以前「時間の壁」「距離の壁」の話をしましたが、「壁」はそれだけではありません。

この「多様化」もまた、薬剤師にとって大きな「壁」になりつつあるのです。

※「多様化」は今年の日本医薬品情報学会(第21回)のテーマにもなっています。


これは、近年の薬剤師業務の細分化・専門化に起因します。

例えば抗がん剤一つ取ってみても、製剤(調製)担当者に要求される情報と、病棟(薬学的管理)担当者に要求される情報は、全く「異質」「別次元」のものであり代替は利きません。

するとどういうことが起こってしまうか?

担当業務に関係のない情報には無関心になっていきます(本業で手一杯ですから)。

片や担当業務に密接した情報は、担当者にとっては「常識」になってしまいます。

無関心(=知る必要がない) vs 常識(=伝える必要がない)

かくして部署間に「多様化の壁」ができ、情報共有しようという機運が失われてしまうのです。


ただ、マンパワーが潤沢にある施設ならばそれでもいいのかもしれません。

認定・専門薬剤師が屋台骨となり、各部署が「この道一本」でやっていけるからです。

しかし、薬剤師不足の施設ではそうはいきません。

何しろ一人の薬剤師が「異質」「別次元」の部署を掛け持ちしているのですから(涙)。

情報共有を抜きにして、薬剤師業務の効率化もレベルアップも望める道理がないのです。


皆さんは広島佐伯薬剤師会が運営する「薬剤師ノート」というサイトをご存知でしょうか?

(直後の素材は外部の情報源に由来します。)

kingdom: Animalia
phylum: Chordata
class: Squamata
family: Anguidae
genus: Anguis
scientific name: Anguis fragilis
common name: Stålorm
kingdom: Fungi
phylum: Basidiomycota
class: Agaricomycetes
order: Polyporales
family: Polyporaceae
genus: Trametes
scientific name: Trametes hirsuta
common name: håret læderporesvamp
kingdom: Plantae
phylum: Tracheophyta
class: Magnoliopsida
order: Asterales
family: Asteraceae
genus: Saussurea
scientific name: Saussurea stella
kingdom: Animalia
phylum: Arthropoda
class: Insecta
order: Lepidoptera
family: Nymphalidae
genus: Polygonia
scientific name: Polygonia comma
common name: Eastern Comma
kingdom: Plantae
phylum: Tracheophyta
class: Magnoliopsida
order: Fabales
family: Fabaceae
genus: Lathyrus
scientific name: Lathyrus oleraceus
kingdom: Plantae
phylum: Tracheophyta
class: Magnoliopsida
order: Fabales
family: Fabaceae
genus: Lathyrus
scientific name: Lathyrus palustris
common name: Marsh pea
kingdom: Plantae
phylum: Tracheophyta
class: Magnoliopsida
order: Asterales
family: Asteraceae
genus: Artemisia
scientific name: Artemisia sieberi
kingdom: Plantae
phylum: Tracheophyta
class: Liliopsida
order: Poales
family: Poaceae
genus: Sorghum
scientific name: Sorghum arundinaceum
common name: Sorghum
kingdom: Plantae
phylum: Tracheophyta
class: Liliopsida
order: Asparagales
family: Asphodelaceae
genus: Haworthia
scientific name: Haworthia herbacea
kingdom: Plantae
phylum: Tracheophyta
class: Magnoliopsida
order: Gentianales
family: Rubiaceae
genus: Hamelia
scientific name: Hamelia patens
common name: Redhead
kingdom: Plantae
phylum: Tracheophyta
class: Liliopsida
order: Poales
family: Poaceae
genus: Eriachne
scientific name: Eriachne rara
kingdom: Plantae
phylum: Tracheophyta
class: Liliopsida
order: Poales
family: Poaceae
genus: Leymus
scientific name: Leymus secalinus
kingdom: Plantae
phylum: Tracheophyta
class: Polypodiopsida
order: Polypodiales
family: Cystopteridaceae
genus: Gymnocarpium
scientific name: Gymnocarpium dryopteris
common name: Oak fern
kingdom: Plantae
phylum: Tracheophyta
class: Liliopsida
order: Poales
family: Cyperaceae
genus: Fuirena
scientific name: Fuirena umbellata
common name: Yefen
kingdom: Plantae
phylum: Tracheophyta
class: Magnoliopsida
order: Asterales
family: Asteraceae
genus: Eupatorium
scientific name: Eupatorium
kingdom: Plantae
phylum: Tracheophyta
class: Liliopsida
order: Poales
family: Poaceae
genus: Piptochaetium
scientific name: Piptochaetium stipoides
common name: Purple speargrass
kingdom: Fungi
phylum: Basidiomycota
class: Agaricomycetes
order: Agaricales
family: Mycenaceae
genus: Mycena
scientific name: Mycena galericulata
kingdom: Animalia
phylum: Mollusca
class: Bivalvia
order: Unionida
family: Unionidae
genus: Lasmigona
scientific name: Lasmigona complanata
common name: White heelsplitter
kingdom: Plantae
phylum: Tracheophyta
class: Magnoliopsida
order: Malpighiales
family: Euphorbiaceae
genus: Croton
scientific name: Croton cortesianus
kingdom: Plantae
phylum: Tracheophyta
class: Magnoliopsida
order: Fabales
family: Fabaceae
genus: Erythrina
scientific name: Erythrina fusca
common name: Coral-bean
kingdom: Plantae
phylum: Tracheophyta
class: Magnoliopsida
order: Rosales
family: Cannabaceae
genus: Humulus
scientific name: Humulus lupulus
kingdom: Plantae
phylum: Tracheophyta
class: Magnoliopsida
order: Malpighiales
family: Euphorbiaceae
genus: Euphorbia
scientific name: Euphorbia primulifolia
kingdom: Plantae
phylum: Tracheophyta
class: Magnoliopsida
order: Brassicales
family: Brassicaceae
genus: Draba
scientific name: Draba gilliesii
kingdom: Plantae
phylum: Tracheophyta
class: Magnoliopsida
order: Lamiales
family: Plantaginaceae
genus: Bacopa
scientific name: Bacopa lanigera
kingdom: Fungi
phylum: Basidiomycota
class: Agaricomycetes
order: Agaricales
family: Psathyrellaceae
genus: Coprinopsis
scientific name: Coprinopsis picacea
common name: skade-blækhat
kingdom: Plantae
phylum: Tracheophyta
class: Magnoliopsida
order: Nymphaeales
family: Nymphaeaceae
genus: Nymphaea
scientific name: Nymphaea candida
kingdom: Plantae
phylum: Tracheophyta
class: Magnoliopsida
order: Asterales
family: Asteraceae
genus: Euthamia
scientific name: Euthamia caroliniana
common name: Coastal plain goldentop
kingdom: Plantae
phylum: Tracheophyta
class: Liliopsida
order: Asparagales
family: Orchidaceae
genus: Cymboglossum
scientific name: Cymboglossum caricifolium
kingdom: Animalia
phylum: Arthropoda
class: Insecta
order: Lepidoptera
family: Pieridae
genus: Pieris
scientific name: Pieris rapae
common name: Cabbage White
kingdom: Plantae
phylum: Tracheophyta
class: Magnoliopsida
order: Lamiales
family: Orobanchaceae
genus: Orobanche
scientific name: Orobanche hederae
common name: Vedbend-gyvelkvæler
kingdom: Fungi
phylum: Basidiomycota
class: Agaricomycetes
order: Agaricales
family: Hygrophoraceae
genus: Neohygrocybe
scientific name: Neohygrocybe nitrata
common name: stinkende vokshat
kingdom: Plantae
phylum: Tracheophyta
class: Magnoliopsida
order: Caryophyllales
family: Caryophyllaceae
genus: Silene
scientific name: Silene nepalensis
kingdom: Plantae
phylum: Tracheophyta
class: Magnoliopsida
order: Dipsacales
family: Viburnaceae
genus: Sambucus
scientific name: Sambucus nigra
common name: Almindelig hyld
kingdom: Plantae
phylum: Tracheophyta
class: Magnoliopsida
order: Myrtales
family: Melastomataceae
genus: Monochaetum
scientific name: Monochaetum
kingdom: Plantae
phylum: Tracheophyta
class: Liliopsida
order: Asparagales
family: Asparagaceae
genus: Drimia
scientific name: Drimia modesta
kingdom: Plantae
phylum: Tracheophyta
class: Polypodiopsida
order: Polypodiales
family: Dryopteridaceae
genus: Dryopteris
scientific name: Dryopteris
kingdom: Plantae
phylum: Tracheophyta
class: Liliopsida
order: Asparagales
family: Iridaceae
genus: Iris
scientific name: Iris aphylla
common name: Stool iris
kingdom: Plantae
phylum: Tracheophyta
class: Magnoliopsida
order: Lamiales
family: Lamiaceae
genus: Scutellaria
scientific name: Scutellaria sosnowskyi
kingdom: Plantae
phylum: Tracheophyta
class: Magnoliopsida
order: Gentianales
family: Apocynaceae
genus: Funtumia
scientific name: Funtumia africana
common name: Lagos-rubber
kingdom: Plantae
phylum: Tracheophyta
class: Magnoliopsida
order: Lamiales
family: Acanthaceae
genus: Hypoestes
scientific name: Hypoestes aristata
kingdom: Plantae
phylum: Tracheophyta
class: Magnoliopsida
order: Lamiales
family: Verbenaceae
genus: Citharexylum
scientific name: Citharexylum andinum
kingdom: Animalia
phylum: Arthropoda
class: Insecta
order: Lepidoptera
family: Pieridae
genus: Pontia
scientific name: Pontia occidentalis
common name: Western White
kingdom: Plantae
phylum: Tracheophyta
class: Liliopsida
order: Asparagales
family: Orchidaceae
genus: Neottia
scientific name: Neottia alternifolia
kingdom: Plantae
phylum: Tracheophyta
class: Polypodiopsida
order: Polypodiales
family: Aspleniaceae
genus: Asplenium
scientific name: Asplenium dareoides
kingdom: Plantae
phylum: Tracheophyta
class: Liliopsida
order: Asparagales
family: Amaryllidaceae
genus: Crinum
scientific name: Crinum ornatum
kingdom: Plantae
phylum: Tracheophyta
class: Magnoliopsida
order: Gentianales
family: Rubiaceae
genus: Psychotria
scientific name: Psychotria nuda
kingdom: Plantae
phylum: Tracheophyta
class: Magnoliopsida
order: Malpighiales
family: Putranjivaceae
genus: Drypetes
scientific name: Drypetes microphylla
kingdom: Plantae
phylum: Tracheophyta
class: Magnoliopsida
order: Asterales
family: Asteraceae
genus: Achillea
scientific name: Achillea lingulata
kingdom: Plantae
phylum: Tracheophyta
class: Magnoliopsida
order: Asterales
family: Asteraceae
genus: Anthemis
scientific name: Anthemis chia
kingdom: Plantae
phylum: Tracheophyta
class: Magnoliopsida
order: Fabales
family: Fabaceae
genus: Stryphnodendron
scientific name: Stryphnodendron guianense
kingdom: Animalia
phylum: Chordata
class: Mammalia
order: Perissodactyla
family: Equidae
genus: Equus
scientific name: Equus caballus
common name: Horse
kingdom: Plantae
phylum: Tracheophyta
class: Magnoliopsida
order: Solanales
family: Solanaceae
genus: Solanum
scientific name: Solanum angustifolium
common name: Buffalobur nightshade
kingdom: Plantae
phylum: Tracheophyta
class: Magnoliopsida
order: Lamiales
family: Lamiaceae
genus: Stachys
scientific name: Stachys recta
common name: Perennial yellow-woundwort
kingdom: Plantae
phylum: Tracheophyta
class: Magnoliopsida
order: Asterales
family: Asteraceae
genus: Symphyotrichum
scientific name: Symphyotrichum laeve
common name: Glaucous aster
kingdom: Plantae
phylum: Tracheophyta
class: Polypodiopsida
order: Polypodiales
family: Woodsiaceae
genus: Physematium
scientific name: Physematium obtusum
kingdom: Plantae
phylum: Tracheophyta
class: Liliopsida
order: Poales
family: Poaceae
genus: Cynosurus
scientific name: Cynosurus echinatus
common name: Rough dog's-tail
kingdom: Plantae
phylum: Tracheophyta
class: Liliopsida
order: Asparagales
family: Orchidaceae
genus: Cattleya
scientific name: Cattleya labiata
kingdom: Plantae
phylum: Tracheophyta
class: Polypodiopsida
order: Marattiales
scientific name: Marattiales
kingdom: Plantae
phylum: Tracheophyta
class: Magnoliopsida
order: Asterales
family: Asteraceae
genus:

このページは今まで薬剤師が質問を受け解決したこと、また自分で疑問に思って調べたことなど、様々な知恵や知識を書き留めておくページです。自らが調査した事例は将来他の薬剤師も調べることがあるかもしれません。そのような時に参考となる百科事典を作成することがこのページの目的です。
(薬剤師ノートHPより引用)

秀逸なアイデアですが、実は「クラウド型」でもこれと同じことが実現できます。

後述するプラットフォーム「kintone」にはコメント欄の機能が標準装備されています。

一種の掲示板機能なのですが、当院では薬品毎に設けられているこのコメント欄に自らが入手した「再現性」のあるDI実例を書き込んでもらうルールとしたのです。

すると、これまで自力では知り得なかった「多様化」情報が蓄積されていくこととなります。

いわば、薬剤師の薬剤師による薬剤師のための医薬品集

将来的に「クラウド型」は、薬剤師業務のどのようなシーンにおいてもサポート可能な情報源へと成長していくことでしょう。

※ちなみに当院では「薬剤師ノート」のリンクも薬品毎に「クラウド型」に貼付しています。

これは既存の医薬品集では得られない機能です。


【付記】

当院ではコメント欄に「適応外使用情報」「ローカルルール」「メーカー会員サイトのID/PW」なども書き込んでいます(結構重宝します)。

コメント欄に自由に書き込みができるのは便利ですが、情報の信頼性に懸念が残ります。

kintoneでは、新着コメントがポータル画面に表示される仕組みとなっています。

よって、疑問点があれば投稿者に質問することも、補足することも可能なのです。